= A. K. M. Jamal Uddin =

Professor

Abul Kashem Mohammad Jamal Uddin is a Bangladeshi academic and professor in the Department of Sociology at the University of Dhaka.

Uddin was arrested in March 2026 on allegations of attempting to organise a Bangabandhu Peace March-2026 from Dhaka to Tungipara associated with the Awami League, whose activities had been banned at the time. He was sent to jail under the Anti-Terrorism Act.

== Early life ==
Uddin completed his Bachelor and Master of Social Science in Sociology from the University of Dhaka in 1993 and 1995 respectively. He later obtained a PhD in Sociology and Social Policy from the University of Leeds in 2006.

== Career ==
Uddin joined the University of Dhaka as a lecturer in the Department of Sociology in April 1997. He was promoted to assistant professor in February 2003, Associate Professor in August 2009, and Professor in April 2013. He has also served in various roles, including part-time Lecturer in the Department of Geography and Environment, guest Lecturer in the Department of Islamic Studies, and student advisor in the Department of Sociology at the University of Dhaka. He has been involved as a resource person in training programmes on disaster management and served as Associate Editor of Social Science Review at the University of Dhaka.

In November 2017, Uddin was reportedly injured during an altercation at a meeting of the Blue Panel, a pro-Awami League teachers' group at the University of Dhaka. According to reports, Jamal alleged that he was assaulted by fellow faculty members during the meeting held at the Teacher-Student Centre. He claimed that he was physically attacked after protesting remarks made during the meeting. Other individuals present at the meeting provided differing accounts of the incident, and at least one accused party denied involvement in the alleged assault.

Uddin faced criticism in May 2023 for suggesting that the Sheikh Hasina led Awami League government extend the government's tenure without elections due to the COVID-19 pandemic in Bangladesh.

In December 2025, Uddin was confronted by a group of students of the University of Dhaka and forced to leave the campus following an incident at the Faculty of Social Sciences. According to reports, students chased him after alleging that he was participating in a “secret meeting,” while university authorities acknowledged prior tensions regarding his presence on campus. Another report on the same incident stated that Dhaka University Central Students' Union (DUCSU) leader AB Jubayer attempted to detain Uddin and Professor Zeenat Huda, hand them over to police over allegations of holding a “secret meeting,” although a colleague denied the claim and said they had been visiting the campus for administrative purposes. Professors Dr Towhida Rashid and Dr Md. Azmal Hossain Bhuiyan accompanies the two when they went to the Vice-chancellor to submit a memorandum demanding teachers who were barred from taking classes be allowed do so.

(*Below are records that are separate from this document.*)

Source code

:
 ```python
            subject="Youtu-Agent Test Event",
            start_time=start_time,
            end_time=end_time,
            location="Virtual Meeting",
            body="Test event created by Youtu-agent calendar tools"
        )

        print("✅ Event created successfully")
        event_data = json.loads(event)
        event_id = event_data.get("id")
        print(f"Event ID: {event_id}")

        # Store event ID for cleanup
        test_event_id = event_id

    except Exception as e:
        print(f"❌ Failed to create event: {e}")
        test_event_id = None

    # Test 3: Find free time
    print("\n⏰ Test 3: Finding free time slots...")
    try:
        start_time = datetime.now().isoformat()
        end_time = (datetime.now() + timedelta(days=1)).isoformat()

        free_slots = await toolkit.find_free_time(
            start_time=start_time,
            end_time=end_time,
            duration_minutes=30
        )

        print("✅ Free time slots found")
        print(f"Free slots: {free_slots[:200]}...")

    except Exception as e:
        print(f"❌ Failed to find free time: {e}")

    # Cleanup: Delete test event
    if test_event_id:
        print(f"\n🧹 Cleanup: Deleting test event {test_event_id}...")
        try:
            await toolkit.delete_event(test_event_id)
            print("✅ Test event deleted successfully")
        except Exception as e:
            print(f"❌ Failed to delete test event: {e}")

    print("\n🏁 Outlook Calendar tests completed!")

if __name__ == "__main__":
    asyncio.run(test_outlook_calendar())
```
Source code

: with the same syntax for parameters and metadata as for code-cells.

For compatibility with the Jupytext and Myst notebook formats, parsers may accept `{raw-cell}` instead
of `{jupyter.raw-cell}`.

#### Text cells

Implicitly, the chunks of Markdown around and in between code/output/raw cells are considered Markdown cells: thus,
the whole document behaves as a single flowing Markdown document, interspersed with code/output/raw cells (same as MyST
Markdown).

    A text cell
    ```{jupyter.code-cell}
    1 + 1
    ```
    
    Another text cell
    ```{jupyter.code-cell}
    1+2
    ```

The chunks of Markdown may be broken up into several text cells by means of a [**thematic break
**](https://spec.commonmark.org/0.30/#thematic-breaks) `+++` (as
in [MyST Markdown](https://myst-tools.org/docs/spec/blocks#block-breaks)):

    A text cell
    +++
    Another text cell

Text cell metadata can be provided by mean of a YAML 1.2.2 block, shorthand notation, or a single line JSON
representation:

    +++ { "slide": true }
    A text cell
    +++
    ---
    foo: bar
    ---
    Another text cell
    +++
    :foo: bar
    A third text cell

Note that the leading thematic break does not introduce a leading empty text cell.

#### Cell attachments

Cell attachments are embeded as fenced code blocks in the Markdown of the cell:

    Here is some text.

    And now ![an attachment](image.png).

In March 2026, Uddin was arrested by Bangladesh Police from Paltan Model Police Station in connection with a case filed under the Anti-Terrorism Act. According to police officials, he was detained near the Gulistan Stadium area, while reports also noted that he had been assaulted earlier on 15 February 2026 during a visit to Dhanmondi 32, residence and museum of President Sheikh Mujibur Rahman. Reports stated that he was arrested during the inauguration of a programme titled the “Bangabandhu Peace March 2026,” which he had initiated to promote national harmony. According to these accounts, he was detained shortly after the march began and later transferred to Dhaka Central Jail, Keraniganj, while his bail petitions were reportedly rejected by lower courts. The arrest drew criticism from sections of the academic community, with some faculty members expressing concern over the use of anti-terrorism laws and describing the action as a violation of academic and civil freedoms.